┌─ SOURCE DATA
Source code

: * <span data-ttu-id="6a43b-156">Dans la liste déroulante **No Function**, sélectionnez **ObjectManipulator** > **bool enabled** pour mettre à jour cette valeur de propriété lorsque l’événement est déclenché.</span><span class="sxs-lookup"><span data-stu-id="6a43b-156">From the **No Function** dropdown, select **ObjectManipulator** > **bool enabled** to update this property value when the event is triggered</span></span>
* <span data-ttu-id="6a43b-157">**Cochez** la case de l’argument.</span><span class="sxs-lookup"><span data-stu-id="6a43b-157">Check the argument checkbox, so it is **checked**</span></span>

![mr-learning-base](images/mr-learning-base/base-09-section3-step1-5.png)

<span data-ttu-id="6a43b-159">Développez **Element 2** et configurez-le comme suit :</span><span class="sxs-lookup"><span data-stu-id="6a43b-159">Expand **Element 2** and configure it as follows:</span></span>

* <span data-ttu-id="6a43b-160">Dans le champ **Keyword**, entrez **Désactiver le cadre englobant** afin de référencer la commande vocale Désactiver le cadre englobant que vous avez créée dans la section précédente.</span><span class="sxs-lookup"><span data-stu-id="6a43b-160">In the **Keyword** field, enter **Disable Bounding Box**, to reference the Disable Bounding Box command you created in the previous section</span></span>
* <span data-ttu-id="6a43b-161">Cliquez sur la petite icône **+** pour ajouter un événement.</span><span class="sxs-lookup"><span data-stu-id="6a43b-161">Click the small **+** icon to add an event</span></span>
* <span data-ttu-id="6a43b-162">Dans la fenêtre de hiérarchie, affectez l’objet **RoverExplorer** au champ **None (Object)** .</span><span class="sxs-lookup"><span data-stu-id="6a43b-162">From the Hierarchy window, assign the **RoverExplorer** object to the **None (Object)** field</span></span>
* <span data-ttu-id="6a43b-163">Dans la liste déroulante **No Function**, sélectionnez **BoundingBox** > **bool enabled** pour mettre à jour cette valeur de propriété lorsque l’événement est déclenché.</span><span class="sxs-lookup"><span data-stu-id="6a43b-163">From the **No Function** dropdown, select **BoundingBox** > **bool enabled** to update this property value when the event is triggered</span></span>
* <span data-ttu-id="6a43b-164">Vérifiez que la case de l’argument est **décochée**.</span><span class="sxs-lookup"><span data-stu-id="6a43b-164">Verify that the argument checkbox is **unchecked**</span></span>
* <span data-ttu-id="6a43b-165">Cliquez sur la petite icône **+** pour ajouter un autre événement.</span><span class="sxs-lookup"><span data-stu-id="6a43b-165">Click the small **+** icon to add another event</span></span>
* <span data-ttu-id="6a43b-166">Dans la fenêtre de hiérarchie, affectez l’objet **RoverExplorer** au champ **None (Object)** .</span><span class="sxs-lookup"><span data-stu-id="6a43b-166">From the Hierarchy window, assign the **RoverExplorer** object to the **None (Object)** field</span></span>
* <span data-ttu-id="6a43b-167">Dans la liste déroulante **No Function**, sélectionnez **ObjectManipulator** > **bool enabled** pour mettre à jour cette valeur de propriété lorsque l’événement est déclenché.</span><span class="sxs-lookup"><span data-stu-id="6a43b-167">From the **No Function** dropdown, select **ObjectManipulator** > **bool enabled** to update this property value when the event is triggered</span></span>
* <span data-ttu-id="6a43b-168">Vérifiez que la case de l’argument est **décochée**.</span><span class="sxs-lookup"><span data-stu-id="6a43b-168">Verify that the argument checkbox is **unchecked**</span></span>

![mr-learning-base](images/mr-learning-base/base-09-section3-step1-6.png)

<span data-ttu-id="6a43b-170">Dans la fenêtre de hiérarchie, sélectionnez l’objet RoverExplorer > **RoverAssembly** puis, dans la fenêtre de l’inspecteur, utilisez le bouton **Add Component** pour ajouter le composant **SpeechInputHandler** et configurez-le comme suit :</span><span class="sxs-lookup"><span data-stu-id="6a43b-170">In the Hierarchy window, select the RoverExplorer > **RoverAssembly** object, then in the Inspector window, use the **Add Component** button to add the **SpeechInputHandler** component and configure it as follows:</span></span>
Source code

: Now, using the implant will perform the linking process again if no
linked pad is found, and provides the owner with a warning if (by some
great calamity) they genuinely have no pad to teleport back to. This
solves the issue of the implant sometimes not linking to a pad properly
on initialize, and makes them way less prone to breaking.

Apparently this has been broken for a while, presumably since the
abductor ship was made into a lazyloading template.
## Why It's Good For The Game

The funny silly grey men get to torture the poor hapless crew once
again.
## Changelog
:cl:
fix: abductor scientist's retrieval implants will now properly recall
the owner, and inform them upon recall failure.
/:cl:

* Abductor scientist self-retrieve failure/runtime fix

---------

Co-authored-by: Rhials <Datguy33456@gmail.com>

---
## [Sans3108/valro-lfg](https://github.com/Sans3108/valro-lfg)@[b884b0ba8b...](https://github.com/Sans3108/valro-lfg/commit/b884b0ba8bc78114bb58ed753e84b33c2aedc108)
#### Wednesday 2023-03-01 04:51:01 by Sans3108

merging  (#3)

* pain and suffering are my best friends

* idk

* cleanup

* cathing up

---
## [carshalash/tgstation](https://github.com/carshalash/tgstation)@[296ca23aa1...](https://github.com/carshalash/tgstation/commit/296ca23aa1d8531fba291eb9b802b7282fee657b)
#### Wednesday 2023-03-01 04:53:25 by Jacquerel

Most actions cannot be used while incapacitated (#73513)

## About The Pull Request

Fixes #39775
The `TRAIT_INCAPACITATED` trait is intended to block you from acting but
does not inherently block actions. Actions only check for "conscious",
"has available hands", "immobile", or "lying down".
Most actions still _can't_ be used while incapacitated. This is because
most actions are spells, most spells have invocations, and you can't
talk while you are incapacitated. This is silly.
└─
▶ REQUEST: Report the number of lines in the listing above that include the word "checkbox", and nothing else.

▶ RESPONSE: 3